The Lesson of Charlie Jones

Posted: February 28, 2018

A Goal & a Little Help

Tino and Charlie
Charlie & Tino

There’s a lesson in Charlie Jones’s success. At least his success so far; Charlie’s only 15, a client in our Pathways program.

Last summer, Charlie spent some time in Juvenile Hall. He came home to life with his mom and sisters, to the neighborhood they call The Twenties, and other, more savage names that indicate all the blood that’s been shed on those blocks. On his release, he was referred to Youth ALIVE!’s Pathways program by his probation officer. Pathways intervention specialists take under their watchful wings young people transitioning out of incarceration. The client and the specialist spend time getting to know each other, figuring out what the young person needs to be successful in school, safe in life, and permanently free from the justice system.

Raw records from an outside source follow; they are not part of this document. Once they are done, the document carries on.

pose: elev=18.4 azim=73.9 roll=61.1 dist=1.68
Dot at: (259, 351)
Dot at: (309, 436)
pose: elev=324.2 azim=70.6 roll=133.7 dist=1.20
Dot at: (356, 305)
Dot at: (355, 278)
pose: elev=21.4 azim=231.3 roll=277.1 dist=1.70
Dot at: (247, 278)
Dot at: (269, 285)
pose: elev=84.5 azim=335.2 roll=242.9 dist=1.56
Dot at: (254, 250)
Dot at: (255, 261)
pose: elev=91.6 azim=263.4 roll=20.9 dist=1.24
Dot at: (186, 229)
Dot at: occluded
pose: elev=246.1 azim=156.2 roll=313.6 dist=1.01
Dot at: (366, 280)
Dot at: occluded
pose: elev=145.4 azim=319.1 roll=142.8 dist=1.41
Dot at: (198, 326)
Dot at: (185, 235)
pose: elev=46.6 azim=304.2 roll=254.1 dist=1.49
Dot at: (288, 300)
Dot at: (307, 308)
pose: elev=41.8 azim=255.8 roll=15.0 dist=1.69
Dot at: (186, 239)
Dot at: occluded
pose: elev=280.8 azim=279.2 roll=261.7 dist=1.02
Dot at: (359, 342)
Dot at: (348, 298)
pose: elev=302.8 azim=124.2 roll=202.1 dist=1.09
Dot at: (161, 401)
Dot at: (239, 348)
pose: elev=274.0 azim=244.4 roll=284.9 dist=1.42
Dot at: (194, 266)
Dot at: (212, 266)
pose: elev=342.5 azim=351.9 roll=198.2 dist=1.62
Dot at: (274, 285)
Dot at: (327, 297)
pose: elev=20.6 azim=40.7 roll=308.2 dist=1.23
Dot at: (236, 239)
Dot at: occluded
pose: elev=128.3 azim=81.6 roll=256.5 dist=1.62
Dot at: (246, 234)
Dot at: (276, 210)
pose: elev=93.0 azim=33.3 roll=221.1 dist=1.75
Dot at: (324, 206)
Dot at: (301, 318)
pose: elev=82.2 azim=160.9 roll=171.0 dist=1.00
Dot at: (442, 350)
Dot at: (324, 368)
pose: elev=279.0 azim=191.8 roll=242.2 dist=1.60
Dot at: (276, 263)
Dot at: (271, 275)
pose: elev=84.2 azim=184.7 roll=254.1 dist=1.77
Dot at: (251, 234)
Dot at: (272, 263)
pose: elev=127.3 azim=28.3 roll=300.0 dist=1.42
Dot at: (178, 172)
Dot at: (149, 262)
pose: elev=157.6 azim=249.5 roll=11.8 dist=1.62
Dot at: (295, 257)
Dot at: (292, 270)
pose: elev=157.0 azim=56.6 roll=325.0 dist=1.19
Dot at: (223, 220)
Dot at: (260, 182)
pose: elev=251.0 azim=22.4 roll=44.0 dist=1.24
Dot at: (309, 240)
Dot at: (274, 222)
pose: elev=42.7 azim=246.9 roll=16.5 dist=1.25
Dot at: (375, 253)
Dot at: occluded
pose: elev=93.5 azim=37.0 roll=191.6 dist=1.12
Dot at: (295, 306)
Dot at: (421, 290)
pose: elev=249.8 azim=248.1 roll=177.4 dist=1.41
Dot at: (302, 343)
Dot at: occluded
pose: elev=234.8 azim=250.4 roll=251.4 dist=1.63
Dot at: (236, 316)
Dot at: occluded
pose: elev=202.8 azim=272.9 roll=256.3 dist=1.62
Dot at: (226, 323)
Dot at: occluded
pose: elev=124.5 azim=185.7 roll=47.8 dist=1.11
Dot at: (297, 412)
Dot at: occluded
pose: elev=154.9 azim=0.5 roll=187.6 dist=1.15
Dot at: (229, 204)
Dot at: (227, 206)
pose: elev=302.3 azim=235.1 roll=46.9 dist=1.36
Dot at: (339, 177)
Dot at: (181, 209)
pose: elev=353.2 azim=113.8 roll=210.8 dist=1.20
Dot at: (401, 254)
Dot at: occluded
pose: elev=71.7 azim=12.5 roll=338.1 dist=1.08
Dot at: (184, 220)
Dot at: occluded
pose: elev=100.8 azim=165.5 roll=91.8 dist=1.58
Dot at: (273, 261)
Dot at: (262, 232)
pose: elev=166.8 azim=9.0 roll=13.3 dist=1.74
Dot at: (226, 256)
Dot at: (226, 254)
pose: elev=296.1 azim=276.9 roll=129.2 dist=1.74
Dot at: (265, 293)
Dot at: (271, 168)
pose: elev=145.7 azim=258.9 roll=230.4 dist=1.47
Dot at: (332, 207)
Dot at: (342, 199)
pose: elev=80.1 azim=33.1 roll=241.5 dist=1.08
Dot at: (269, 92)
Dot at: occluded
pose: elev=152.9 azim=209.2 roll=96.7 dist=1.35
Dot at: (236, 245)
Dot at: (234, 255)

By the time we met Charlie, he already knew what he wanted to do: play football. So we introduced him to Pathway’s Tino Ratliff, former NCAA wide receiver and, like the 6’2” Charlie, a tall person. Of course, those aren’t the only things Tino has going for him. More likely it’s his general positivity and good nature, along with his doggedness, that have helped spur Charlie on to good attendance, good grades and an outstanding year with Oakland High’s Junior Varsity football team.

Like a lot of 15-year-olds, Charlie’s a reluctant talker, but then suddenly he’ll take a breath and tell you something interesting and light up a little. He says his favorite class is English, that he likes writing essays, especially on things he knows about, like sports. He favorite books are about people who changed their lives. Charlie’s in the process of doing that right now. And there are lessons to learn for all of us, like have a dream, a goal you really care about. “Football really motivates me,” says Charlie. Another lesson: we all need some help in life. And not just when we are growing up. But perhaps especially then. For Charlie, help comes from his mom, his sister, from teachers who care, and from Tino.

“I can actually open up to Tino,” he says, “tell him stuff.” But Tino is more than an ear for Charlie. “Tino talked to me about what’s right, what’s the right thing to do. I listened and did it.” Still, Charlie’s biggest motivation is football.

“Being an athlete and a student keeps me busy and off the streets,” he says one morning sitting on a bench overlooking Oakland High’s playing field. “I want to be great.” Charlie says he is a leader. His leadership style is to push others, but not in a negative way. “If a guy messes up,” says Charlie, “don’t tell him how bad he did, but lift him up, bring them up.”

Charlie says his mom is proud of what he’s doing, but that she sees more potential. She thinks he should get higher grades.

While we are outside talking, a man passes by the bench and interrupts us. It’s Charlie’s PE teacher. He says a warm hello to Charlie and then, spontaneously, starts talking about how much Charlie has done to turn things around. “Charlie is really doing some good stuff,” he says. He’s not just talking about touchdowns and interceptions.